Exclude all images and print the entries below exactly.

**MATERIAL FOR THIS EXERCISE**:

-- Opening Marker --

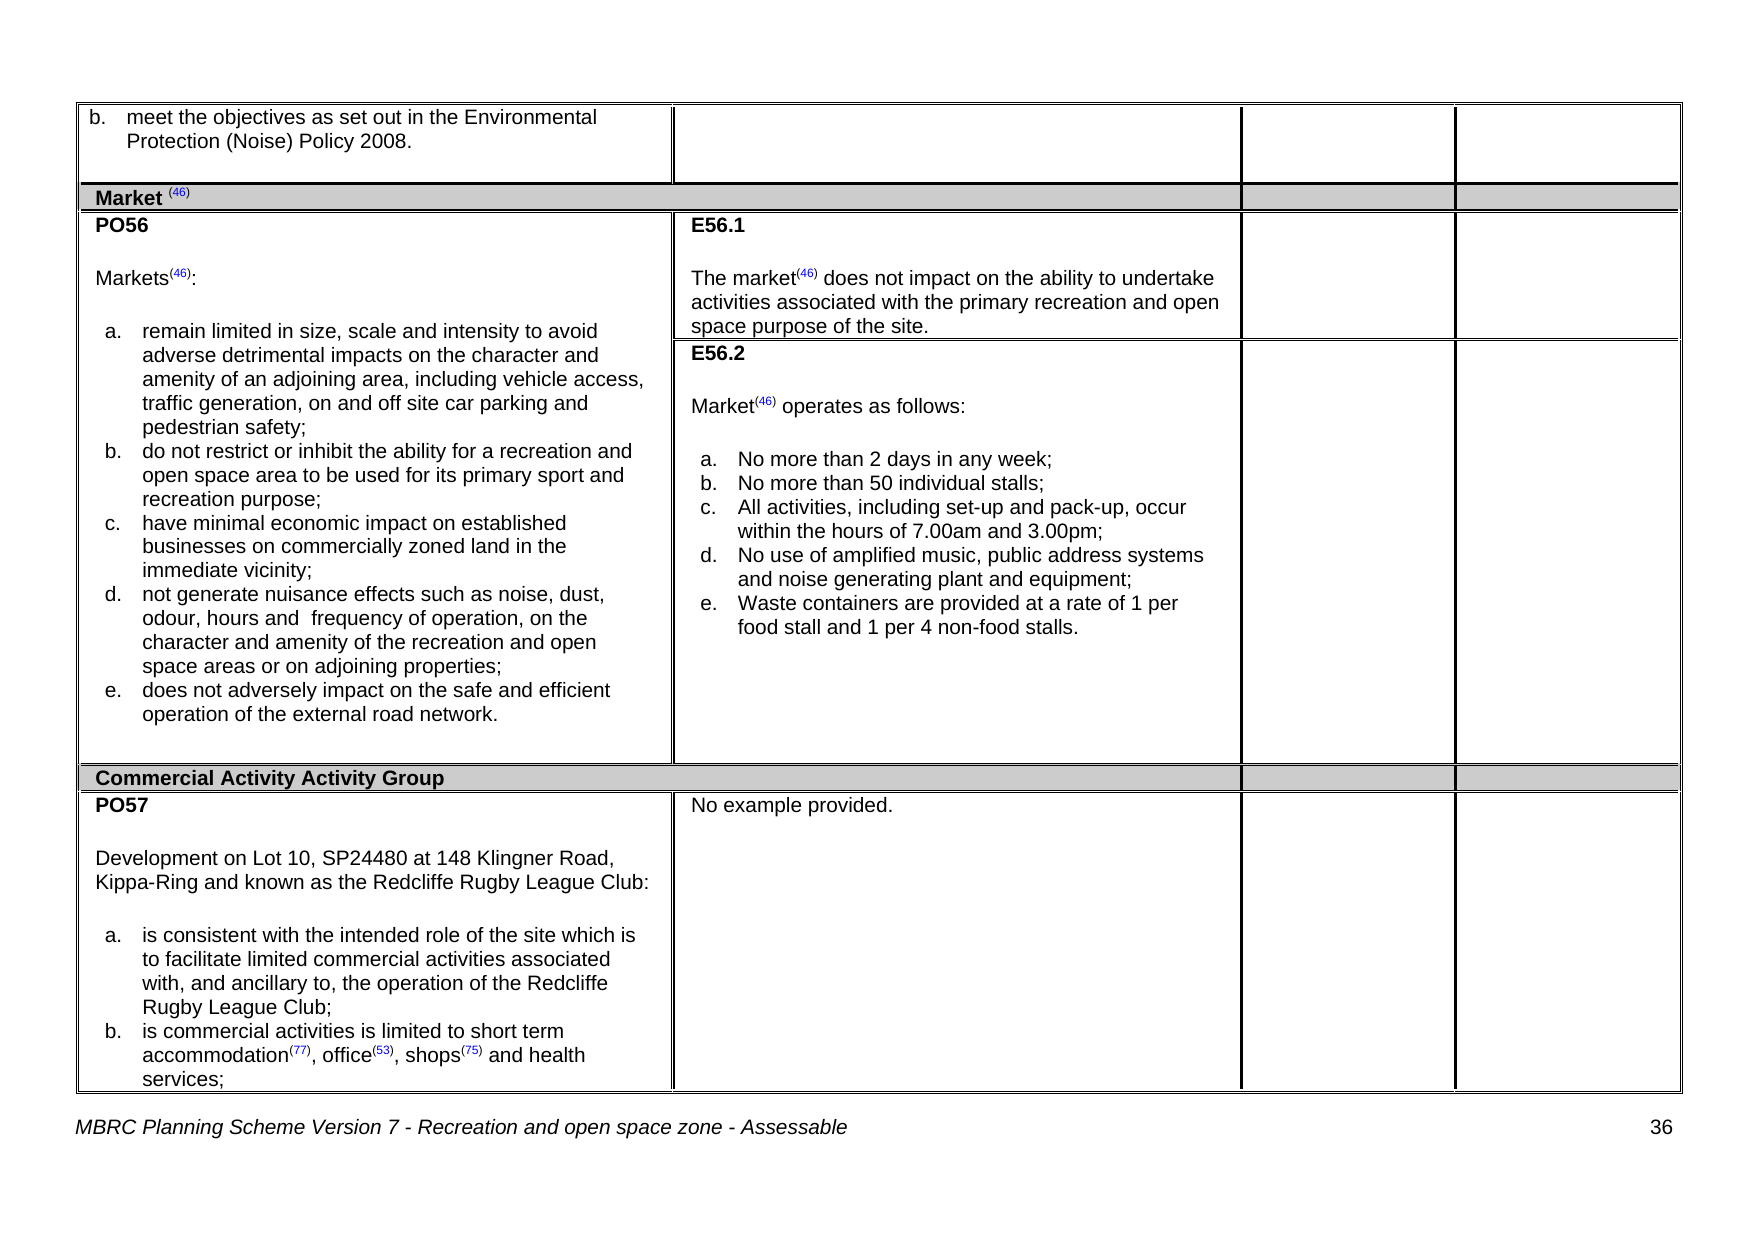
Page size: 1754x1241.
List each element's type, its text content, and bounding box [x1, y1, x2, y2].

table_cell [1455, 790, 1681, 1091]
table_cell [1457, 182, 1680, 209]
table_cell PO56 Markets(46): remain limited in size, scale and intensity to avoid adverse detrimental impacts on the character and amenity of an adjoining area, including vehicle access, traffic generation, on and off site car parking and pedestrian safety; do not restrict or inhibit the ability for a recreation and open space area to be used for its primary sport and recreation purpose; have minimal economic impact on established businesses on commercially zoned land in the immediate vicinity; not generate nuisance effects such as noise, dust, odour, hours and frequency of operation, on the character and amenity of the recreation and open space areas or on adjoining properties; does not adversely impact on the safe and efficient operation of the external road network. [79, 209, 671, 762]
table_cell [1457, 763, 1680, 790]
table_cell Commercial Activity Activity Group [79, 763, 1240, 790]
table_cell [77, 790, 673, 1091]
table_cell [1455, 105, 1680, 182]
table_cell [1243, 341, 1454, 762]
table_cell E56.1 The market(46) does not impact on the ability to undertake activities associated with the primary recreation and open space purpose of the site. [675, 213, 1240, 337]
table_cell Market (46) [79, 182, 1240, 209]
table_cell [673, 793, 1241, 1091]
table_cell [673, 105, 1241, 182]
table_cell [1241, 793, 1455, 1091]
table_cell [1243, 185, 1454, 209]
table_cell [1241, 103, 1455, 182]
table_cell [1457, 209, 1680, 337]
table_cell [1243, 766, 1454, 790]
table_cell [1457, 338, 1680, 762]
table_cell [1243, 213, 1454, 337]
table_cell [77, 103, 673, 182]
table_cell E56.2 Market(46) operates as follows: No more than 2 days in any week; No more than 50 individual stalls; All activities, including set-up and pack-up, occur within the hours of 7.00am and 3.00pm; No use of amplified music, public address systems and noise generating plant and equipment; Waste containers are provided at a rate of 1 per food stall and 1 per 4 non-food stalls. [675, 341, 1240, 762]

-- Closing Marker --

**OUTPUT OF THE TASK**:
Page size: 1754x1241.
List each element's type, its text content, and bounding box [x1, y1, x2, y2].

table_cell [1455, 790, 1681, 1091]
table_cell [1457, 182, 1680, 209]
table_cell PO56 Markets(46): remain limited in size, scale and intensity to avoid adverse detrimental impacts on the character and amenity of an adjoining area, including vehicle access, traffic generation, on and off site car parking and pedestrian safety; do not restrict or inhibit the ability for a recreation and open space area to be used for its primary sport and recreation purpose; have minimal economic impact on established businesses on commercially zoned land in the immediate vicinity; not generate nuisance effects such as noise, dust, odour, hours and frequency of operation, on the character and amenity of the recreation and open space areas or on adjoining properties; does not adversely impact on the safe and efficient operation of the external road network. [79, 209, 671, 762]
table_cell [1457, 763, 1680, 790]
table_cell Commercial Activity Activity Group [79, 763, 1240, 790]
table_cell [77, 790, 673, 1091]
table_cell [1455, 105, 1680, 182]
table_cell [1243, 341, 1454, 762]
table_cell E56.1 The market(46) does not impact on the ability to undertake activities associated with the primary recreation and open space purpose of the site. [675, 213, 1240, 337]
table_cell Market (46) [79, 182, 1240, 209]
table_cell [673, 793, 1241, 1091]
table_cell [673, 105, 1241, 182]
table_cell [1241, 793, 1455, 1091]
table_cell [1243, 185, 1454, 209]
table_cell [1241, 103, 1455, 182]
table_cell [1457, 209, 1680, 337]
table_cell [1243, 766, 1454, 790]
table_cell [1457, 338, 1680, 762]
table_cell [1243, 213, 1454, 337]
table_cell [77, 103, 673, 182]
table_cell E56.2 Market(46) operates as follows: No more than 2 days in any week; No more than 50 individual stalls; All activities, including set-up and pack-up, occur within the hours of 7.00am and 3.00pm; No use of amplified music, public address systems and noise generating plant and equipment; Waste containers are provided at a rate of 1 per food stall and 1 per 4 non-food stalls. [675, 341, 1240, 762]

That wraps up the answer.